Adopting a comprehensive plan to fight tropical diseases, Brazil came across an unexpected hurdle: its international trade obligations. Its ban on the importation of used and recycled tires, which serve as mosquito breeding sites, was challenged by its trading partners in both the Southern Common Market and the World Trade Organization. Unfortunately for Brazil, the two international tribunals rendered conflicting rulings and Brazil was thus forced to choose between disregarding one of the rulings, or abandoning its plan in order to comply with both. Brazil’s story has been viewed as the epitome of the dangers of international law’s fragmentation, resulting from the proliferation of international legal regimes, and particularly international tribunals. Challenging this accepted narrative, this article argues that Brazil’s difficult situation served in fact as a catalyst of efforts of international legal integration. Rather than becoming paralyzed or turning its back on international law, Brazil remained committed to its international legal obligations and proactively and creatively worked to reconcile them without giving up its domestic agenda.

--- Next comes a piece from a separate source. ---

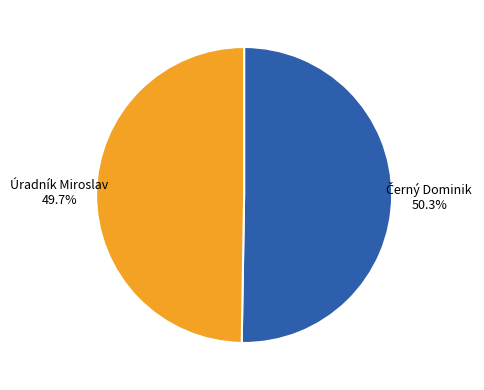

Which slice is the smallest?

Úradník Miroslav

The article further challenges the claim, dominant in fragmentation literature, that international law is inevitably headed towards increasing fragmentation. I argue that, like Brazil, states faced with conflicting guidance from international legal regimes make efforts to find a common ground among their various obligations, one still compatible with their own goals. Furthermore, states then strive to convince their peers as well as international monitoring bodies of their proposed solution. In doing so, they promote harmonization of international legal norms and integration among international law’s different legal regimes.